Exercise: In your copy, leave out the pictures; write out all the data exactly.

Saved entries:
□ □ □

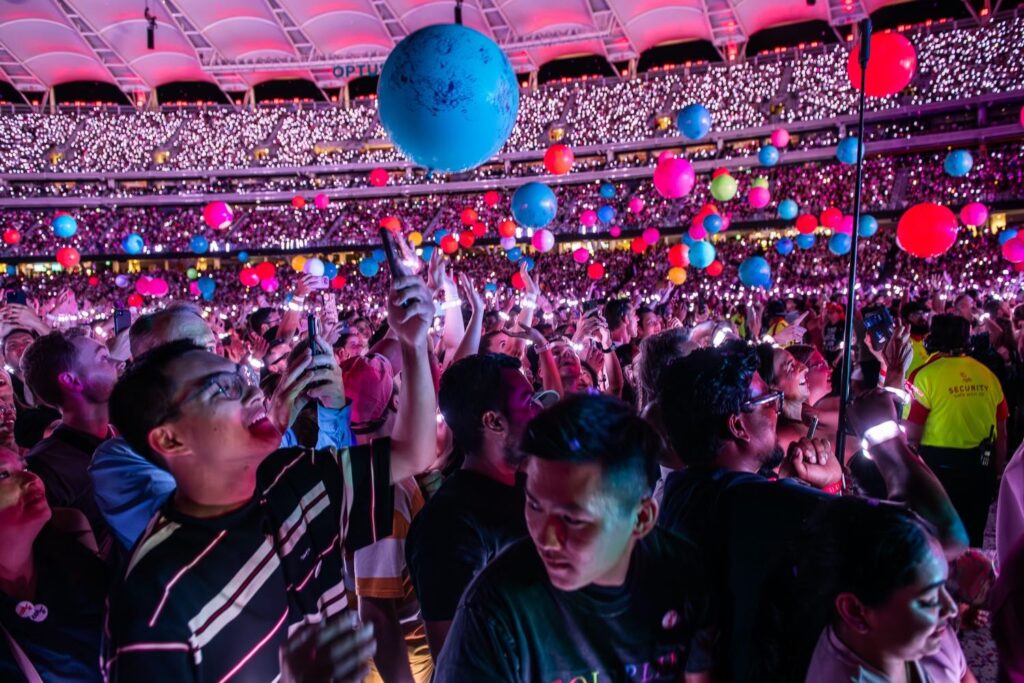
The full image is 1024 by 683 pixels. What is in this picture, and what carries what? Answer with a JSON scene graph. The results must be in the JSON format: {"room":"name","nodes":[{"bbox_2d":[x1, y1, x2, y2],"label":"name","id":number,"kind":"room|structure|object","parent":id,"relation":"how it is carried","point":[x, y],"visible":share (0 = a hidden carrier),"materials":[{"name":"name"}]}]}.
{"room":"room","nodes":[
{"label":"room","id":0,"kind":"room"},
{"bbox_2d":[4,287,26,304],"label":"smartphone","id":1,"kind":"object","parent":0,"point":[15,297],"visible":0.63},
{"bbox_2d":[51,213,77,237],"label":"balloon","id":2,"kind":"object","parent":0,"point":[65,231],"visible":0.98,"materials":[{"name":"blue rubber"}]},
{"bbox_2d":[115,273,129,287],"label":"balloon","id":3,"kind":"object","parent":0,"point":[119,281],"visible":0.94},
{"bbox_2d":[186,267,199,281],"label":"balloon","id":4,"kind":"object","parent":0,"point":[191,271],"visible":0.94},
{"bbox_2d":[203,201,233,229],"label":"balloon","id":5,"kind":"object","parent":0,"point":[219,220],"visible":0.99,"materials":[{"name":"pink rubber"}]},
{"bbox_2d":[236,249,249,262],"label":"balloon","id":6,"kind":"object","parent":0,"point":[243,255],"visible":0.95,"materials":[{"name":"blue rubber"}]},
{"bbox_2d":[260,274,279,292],"label":"balloon","id":7,"kind":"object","parent":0,"point":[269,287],"visible":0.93,"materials":[{"name":"pink rubber"}]},
{"bbox_2d":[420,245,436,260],"label":"balloon","id":8,"kind":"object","parent":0,"point":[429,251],"visible":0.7,"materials":[{"name":"blue rubber"}]},
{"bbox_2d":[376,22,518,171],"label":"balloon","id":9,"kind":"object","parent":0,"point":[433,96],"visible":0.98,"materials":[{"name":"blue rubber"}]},
{"bbox_2d":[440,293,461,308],"label":"wristband","id":10,"kind":"object","parent":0,"point":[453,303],"visible":0.72,"materials":[{"name":"white"}]},
{"bbox_2d":[1,0,982,103],"label":"stadium roof","id":11,"kind":"structure","parent":0,"point":[237,2],"materials":[{"name":"white fabric"}]},
{"bbox_2d":[144,3,156,49],"label":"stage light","id":12,"kind":"object","parent":11,"relation":"hanging from","point":[151,42],"visible":0.93,"materials":[{"name":"black"}]},
{"bbox_2d":[330,62,381,81],"label":"sign","id":13,"kind":"object","parent":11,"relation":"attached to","point":[347,72],"visible":0.53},
{"bbox_2d":[453,0,462,25],"label":"speaker","id":14,"kind":"object","parent":11,"relation":"hanging from","point":[457,16],"visible":0.78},
{"bbox_2d":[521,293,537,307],"label":"wristband","id":15,"kind":"object","parent":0,"point":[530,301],"visible":0.86,"materials":[{"name":"white"}]},
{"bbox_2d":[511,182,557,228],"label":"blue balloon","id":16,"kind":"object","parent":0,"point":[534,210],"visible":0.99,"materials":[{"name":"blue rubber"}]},
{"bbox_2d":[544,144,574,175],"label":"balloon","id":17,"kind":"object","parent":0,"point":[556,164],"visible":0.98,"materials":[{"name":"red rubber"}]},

□ □ □

Solution to the exercise:
The full image is 1024 by 683 pixels. What is in this picture, and what carries what? Answer with a JSON scene graph. The results must be in the JSON format: {"room":"name","nodes":[{"bbox_2d":[x1, y1, x2, y2],"label":"name","id":number,"kind":"room|structure|object","parent":id,"relation":"how it is carried","point":[x, y],"visible":share (0 = a hidden carrier),"materials":[{"name":"name"}]}]}.
{"room":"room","nodes":[
{"label":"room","id":0,"kind":"room"},
{"bbox_2d":[4,287,26,304],"label":"smartphone","id":1,"kind":"object","parent":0,"point":[15,297],"visible":0.63},
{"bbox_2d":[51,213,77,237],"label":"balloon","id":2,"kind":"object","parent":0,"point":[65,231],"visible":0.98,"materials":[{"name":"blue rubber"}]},
{"bbox_2d":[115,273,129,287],"label":"balloon","id":3,"kind":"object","parent":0,"point":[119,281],"visible":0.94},
{"bbox_2d":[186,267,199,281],"label":"balloon","id":4,"kind":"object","parent":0,"point":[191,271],"visible":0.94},
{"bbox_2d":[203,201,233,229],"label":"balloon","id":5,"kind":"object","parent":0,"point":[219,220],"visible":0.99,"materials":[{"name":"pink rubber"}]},
{"bbox_2d":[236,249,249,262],"label":"balloon","id":6,"kind":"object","parent":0,"point":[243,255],"visible":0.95,"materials":[{"name":"blue rubber"}]},
{"bbox_2d":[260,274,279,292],"label":"balloon","id":7,"kind":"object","parent":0,"point":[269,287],"visible":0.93,"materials":[{"name":"pink rubber"}]},
{"bbox_2d":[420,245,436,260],"label":"balloon","id":8,"kind":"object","parent":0,"point":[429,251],"visible":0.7,"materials":[{"name":"blue rubber"}]},
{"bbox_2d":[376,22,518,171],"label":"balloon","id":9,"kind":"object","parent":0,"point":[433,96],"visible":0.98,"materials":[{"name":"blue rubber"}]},
{"bbox_2d":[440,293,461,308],"label":"wristband","id":10,"kind":"object","parent":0,"point":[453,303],"visible":0.72,"materials":[{"name":"white"}]},
{"bbox_2d":[1,0,982,103],"label":"stadium roof","id":11,"kind":"structure","parent":0,"point":[237,2],"materials":[{"name":"white fabric"}]},
{"bbox_2d":[144,3,156,49],"label":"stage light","id":12,"kind":"object","parent":11,"relation":"hanging from","point":[151,42],"visible":0.93,"materials":[{"name":"black"}]},
{"bbox_2d":[330,62,381,81],"label":"sign","id":13,"kind":"object","parent":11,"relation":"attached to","point":[347,72],"visible":0.53},
{"bbox_2d":[453,0,462,25],"label":"speaker","id":14,"kind":"object","parent":11,"relation":"hanging from","point":[457,16],"visible":0.78},
{"bbox_2d":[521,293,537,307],"label":"wristband","id":15,"kind":"object","parent":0,"point":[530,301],"visible":0.86,"materials":[{"name":"white"}]},
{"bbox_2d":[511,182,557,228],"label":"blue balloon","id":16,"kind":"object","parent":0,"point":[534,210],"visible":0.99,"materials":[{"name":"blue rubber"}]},
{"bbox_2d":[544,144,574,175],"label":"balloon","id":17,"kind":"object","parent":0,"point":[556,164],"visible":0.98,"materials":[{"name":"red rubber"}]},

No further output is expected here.